§ **Your instructions**
Please continue the forum exchange below about XGBoost and an AUC of 1, starting after its last sentence.

§ **Provided text**

Hope someone explain to me and provide me some informative tutorials. Regards,
Tutorial:
https://machinelearningmastery.com/xgboost-for-imbalanced-classification/
Really thanks for this tutorial, I used it but in the first trial on my data the AUC results appears have no fitting as its results around 0.78 while after try it again the AUC appeared overfitting as its results equal 1. I tried many times again it still 1, do you have any explanation and how I overcome this overfitting ? Is it a good idea to use other model ? if yes, what do you recommend ? or just satisfy with the first result which is 0.78 as it is the first result
I have no idea what exactly you have done, so it is impossible to give you a meaningful advice. Did you use
scale_pos_weight
? Did you try to vary its values? Did you perform parameter tuning? It is possible to get a classifier that legitimately hasAUC=1
as your classes may be very different from each other and therefore easy to classify. So we don't even know with certainty that you are overfitting.If you followed the tutorial, there are guidelines in it against overfitting. What would certainly help you is to collect more data of both classes, but especially for control cases.

§ **Information supplied**
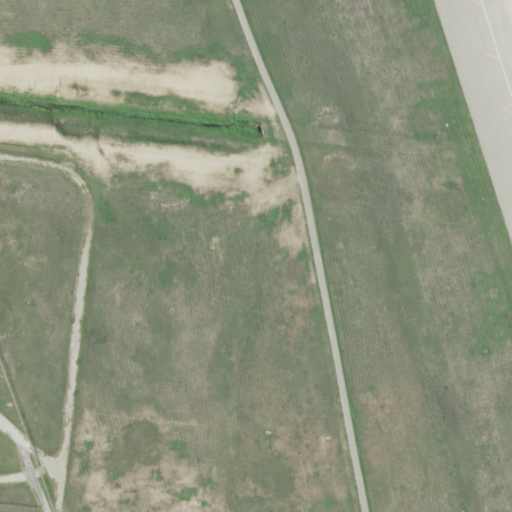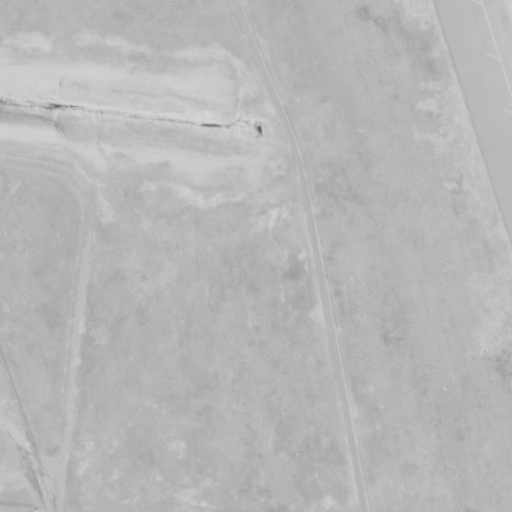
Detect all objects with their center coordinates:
airport: (256, 256)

§ **Result of the exercise**
I followed the tutorial and the results are the same as AUC is nearly 1 but I used this tutorial: https://www.kaggle.com/saxinou/imbalanced-data-xgboost-tunning , the AUC decreased. The main problem meanly changes in the parameters of Xgboost.
I want to ask extra question please, should the random state of splitting the data be equal the random state of classifier ?